Dejando las cifras y regresando a los paisajes del vino, nos merecerá la pena recorrerlos despacio, acudiendo a sus bodegas, a sus viñedos, a la poderosa presencia de Sierra Grande, elevándose abrupta sobre la inmensidad de los viñedos, acudir a la herencia mudéjar en Zafra, en Palomas, en Llerena, también en Guadalupe, o sentir la fuerza casi telúrica de la imponente presencia del Castillo de Feria emergiendo sobre el encalado caserío donde se urden aromáticas sopas de tomate. Y siempre en las alacenas, en las bodegas, el jamón y el queso.

Viajar por Extremadura es ir encontrándose a cada paso paisajes que alimentan los aromas y los sabores de unos frutos pegados a la naturaleza. Las piaras, los rebaños de cabras, de vacas retintas van saliendo al encuentro de los viajeros, mientras en los cielos planean diferentes aves, las rapaces, los avejarucos, rabilargos, oropéndolas…

Sobrecogen los paisajes esteparios de La Serena o de Los Llanos de Cáceres donde se dejan sentir las esquilas de los rebaños de merinas, que, en los atardeceres, rumian finísimos y aromáticos pastos, y que después descubriremos en los poderosos e intensos sabores de los quesos de La Serena o en la suculenta untuosidad de las Tortas del Casar.

Desde esas altiplanicies cacereño-trujillanas hacia el norte se vislumbran las sierras de Gredos, de Tormantos, de Traslasierra, y ahí los primorosos huertos que dan vida a los pimientos. Los secaderos los irán preñando de aromas ahumados antes de la molienda, de la que surge el pimentón de La Vera.

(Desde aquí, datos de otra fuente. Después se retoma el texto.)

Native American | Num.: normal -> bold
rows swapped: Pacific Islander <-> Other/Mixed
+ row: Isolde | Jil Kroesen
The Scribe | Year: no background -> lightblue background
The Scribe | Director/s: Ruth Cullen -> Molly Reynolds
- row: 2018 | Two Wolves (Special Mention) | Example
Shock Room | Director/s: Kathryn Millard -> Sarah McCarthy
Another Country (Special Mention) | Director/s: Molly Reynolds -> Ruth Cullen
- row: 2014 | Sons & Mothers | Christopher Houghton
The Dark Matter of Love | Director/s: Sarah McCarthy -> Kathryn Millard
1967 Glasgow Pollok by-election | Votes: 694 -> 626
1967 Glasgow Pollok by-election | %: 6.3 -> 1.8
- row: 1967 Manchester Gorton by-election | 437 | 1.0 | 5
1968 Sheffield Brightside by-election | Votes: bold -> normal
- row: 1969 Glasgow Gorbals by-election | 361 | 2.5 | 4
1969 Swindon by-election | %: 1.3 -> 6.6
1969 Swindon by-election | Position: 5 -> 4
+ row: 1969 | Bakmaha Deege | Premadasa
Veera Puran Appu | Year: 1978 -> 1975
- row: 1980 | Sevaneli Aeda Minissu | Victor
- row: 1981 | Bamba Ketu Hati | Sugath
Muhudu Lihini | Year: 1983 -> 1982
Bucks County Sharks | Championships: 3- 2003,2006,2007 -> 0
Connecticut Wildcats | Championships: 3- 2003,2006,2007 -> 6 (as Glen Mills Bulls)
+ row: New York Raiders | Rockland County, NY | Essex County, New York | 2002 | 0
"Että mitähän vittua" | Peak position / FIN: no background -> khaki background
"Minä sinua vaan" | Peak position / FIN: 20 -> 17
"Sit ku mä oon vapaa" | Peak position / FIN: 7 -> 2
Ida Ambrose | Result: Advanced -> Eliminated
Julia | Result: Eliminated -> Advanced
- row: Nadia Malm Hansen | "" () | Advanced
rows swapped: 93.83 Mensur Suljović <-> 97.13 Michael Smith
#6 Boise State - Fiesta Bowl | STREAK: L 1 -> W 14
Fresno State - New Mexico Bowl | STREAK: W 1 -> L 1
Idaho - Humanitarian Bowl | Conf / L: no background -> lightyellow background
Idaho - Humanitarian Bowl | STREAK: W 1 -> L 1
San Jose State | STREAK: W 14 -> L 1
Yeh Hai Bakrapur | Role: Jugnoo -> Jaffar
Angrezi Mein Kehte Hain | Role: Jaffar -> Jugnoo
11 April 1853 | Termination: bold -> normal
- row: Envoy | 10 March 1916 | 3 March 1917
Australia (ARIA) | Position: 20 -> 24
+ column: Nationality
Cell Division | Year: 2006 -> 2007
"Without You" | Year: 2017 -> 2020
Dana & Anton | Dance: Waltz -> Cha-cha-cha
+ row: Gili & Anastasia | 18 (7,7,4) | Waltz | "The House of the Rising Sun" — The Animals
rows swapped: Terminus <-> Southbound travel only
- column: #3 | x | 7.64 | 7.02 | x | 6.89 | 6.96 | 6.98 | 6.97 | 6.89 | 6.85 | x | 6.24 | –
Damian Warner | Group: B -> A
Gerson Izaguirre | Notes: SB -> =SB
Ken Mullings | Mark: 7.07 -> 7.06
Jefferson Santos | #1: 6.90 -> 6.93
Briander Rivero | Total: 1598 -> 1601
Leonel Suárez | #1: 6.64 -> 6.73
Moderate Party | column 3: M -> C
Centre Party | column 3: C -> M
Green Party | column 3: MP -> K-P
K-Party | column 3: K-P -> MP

También, en esas mismas laderas aparecen los bancales donde crecen los cerezos, su luz de cal que, en primavera, todo lo salpica, y que en los otoños, cuando se deja sentir el rugir de las gargantas, se torna rojiza como la de estos pequeños frutos. Cerezas, picotas del Jerte, las que tanto gustaban ya en el siglo XVI al médico y humanista Luis de Toro, quien dejó escrito: “(…) gozamos, como tengo dicho, de múltiples géneros de cerezas de un gusto y tamaño extraordinarios, rojas, negras y de un color intermedio parecido al vino”. Desde entonces, desde esos días lejanos de Luis de Toro, los agricultores del Valle del Jerte se han venido afanando en domesticar las abruptas laderas de las sierras, formando bancales donde cultivar los cerezos, que de mayo a julio, nos ofrecen su fruto carmesí. Alemania, Países Bajos e Inglaterra son el destino, entre otros países de la Unión Europea, de casi el 70 por ciento de la producción de las Picotas del Jerte, el resto de los más de siete millones de kilos se quedan en casa, en nuestros mercados y fruterías, y ahí, y sin saber por qué, dicen que nace la tentación de lo carmesí.